20/04/2026 Présidence | Session
La Présidente de l’APCE, Petra Bayr, a ouvert la session plénière de printemps de l’Assemblée parlementaire du Conseil de l’Europe (APCE) à Strasbourg en appelant l’Europe et ses parlementaires à faire preuve d’un leadership déterminé et fondé sur des principes, face à la succession de crises sur la scène internationale.
« Il s’agit d’une situation où le droit international est contourné – et parfois violé. Où les normes démocratiques sont remises en cause – ouvertement, sans vergogne. Où les droits humains ne sont pas considérés comme universels – mais comme facultatifs », a souligné la Présidente.

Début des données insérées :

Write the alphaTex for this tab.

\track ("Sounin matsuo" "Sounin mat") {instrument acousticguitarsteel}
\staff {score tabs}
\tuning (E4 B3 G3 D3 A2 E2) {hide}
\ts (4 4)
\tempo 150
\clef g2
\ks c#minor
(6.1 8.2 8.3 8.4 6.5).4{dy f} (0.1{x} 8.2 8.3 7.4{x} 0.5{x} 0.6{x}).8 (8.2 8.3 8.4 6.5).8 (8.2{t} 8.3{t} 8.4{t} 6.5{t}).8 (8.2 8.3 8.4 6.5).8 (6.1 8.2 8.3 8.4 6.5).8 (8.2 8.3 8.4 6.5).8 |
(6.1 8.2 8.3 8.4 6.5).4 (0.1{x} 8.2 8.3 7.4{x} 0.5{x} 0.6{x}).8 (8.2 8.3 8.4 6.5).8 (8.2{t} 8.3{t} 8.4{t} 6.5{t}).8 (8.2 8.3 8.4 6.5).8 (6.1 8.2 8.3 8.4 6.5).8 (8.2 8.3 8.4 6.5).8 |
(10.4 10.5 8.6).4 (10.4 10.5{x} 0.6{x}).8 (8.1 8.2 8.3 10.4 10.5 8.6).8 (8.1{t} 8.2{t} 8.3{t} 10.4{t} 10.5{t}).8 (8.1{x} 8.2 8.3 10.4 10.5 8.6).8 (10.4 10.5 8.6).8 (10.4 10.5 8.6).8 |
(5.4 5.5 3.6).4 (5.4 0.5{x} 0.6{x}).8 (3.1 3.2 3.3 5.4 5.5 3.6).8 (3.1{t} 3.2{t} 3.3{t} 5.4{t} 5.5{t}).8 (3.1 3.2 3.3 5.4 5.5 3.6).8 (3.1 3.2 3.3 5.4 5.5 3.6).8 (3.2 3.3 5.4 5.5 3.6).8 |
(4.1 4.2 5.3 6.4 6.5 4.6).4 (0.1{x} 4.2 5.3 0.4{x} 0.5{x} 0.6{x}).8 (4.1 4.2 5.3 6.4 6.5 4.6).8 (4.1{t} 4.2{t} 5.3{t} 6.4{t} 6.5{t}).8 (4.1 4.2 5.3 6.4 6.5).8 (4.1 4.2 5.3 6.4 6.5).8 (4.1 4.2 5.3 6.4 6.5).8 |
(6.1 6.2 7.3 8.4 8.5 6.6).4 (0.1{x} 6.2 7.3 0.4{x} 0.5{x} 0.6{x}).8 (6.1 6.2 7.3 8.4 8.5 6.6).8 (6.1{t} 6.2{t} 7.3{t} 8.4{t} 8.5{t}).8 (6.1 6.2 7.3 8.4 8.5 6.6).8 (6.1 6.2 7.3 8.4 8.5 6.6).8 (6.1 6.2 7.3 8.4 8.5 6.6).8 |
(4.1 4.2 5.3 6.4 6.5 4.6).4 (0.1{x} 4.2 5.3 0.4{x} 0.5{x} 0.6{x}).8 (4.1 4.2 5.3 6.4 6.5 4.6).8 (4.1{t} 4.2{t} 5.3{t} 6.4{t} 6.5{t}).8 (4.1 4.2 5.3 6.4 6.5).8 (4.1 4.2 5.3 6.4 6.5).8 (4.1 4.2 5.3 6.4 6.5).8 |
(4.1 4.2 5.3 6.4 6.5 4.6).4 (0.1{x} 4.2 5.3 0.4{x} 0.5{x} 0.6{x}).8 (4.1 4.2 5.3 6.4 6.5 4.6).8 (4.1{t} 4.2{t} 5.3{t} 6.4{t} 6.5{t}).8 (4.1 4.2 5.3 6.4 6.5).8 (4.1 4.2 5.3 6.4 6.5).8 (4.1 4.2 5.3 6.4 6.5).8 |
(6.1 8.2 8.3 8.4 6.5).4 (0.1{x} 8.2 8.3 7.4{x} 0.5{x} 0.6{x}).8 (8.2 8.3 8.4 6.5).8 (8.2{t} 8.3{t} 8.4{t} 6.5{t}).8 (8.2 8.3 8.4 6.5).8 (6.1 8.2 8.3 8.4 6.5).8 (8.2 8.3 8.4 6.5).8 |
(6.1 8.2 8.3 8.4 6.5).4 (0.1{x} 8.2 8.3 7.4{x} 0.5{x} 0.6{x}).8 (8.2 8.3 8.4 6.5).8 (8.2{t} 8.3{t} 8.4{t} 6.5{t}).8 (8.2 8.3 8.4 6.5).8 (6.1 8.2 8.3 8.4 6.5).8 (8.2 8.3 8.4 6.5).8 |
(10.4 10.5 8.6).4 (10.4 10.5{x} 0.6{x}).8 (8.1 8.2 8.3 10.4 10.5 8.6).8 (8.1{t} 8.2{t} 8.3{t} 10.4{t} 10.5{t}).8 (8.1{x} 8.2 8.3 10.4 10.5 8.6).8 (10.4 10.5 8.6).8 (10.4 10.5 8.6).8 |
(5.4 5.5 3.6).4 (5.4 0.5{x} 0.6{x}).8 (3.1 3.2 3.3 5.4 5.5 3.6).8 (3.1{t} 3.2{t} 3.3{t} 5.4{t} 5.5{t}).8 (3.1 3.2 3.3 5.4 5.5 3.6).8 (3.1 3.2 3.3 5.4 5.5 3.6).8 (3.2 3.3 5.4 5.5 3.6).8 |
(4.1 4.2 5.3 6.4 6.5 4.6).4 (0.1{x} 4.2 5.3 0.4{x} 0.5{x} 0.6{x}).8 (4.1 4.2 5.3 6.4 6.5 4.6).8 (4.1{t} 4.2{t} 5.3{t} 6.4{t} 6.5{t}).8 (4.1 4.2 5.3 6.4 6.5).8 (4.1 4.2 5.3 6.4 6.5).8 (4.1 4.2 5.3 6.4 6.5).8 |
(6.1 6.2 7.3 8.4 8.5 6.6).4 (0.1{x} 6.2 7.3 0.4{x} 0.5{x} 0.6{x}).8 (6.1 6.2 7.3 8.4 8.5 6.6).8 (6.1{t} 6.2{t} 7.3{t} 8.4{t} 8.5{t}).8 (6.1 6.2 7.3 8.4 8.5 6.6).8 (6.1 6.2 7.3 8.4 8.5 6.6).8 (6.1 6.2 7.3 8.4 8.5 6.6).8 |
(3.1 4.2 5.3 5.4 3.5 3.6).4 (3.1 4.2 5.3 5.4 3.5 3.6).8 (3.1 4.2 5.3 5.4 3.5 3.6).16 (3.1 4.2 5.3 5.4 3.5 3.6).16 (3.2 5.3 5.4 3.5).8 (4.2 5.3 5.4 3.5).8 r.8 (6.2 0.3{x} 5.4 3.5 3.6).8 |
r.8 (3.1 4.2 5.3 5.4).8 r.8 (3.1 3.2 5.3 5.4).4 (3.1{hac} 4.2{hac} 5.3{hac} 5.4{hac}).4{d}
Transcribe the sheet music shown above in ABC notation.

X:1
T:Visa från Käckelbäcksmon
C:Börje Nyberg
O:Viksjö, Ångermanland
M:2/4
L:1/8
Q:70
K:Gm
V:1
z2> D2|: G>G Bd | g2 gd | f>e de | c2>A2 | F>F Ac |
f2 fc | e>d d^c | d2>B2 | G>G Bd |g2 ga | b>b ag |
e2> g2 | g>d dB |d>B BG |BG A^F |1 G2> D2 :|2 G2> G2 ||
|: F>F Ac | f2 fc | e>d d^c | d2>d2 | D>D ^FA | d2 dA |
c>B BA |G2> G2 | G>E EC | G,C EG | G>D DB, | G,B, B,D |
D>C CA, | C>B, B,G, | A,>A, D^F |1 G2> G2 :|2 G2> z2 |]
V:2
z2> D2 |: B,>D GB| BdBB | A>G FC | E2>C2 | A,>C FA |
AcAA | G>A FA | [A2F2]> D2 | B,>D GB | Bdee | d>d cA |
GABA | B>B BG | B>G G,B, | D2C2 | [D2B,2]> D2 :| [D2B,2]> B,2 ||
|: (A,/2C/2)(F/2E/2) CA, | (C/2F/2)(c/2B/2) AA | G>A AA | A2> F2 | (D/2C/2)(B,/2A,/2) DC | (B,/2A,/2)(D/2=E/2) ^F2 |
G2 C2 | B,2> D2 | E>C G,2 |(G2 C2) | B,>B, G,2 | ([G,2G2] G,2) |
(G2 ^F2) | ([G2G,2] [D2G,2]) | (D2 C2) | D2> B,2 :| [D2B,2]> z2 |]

« Il y a de nombreuses raisons d'être désespéré, mais le désespoir n'est pas une option, ni pour nous en tant que responsables politiques, ni pour les personnes que nous représentons et servons », a-t-elle ajouté. « L'Europe va-t-elle montrer la voie ? L'Europe va-t-elle rester ferme ? L’Europe restera-t-elle un lieu où les droits ne sont pas seulement défendus, mais aussi promus ? » La Présidente a déclaré que de nombreuses personnes à l’ONU, ainsi que dans les États et les ONG partageant les mêmes valeurs, observaient la situation : « tout leur espoir repose sur notre continent ».
« Nous ne sommes pas des observateurs de l’histoire. Nous en sommes les auteurs. Soyons donc calmes dans notre ton. Clairs dans nos principes. Et fermes dans nos actions. C’est le leadership qu’exige ce moment. »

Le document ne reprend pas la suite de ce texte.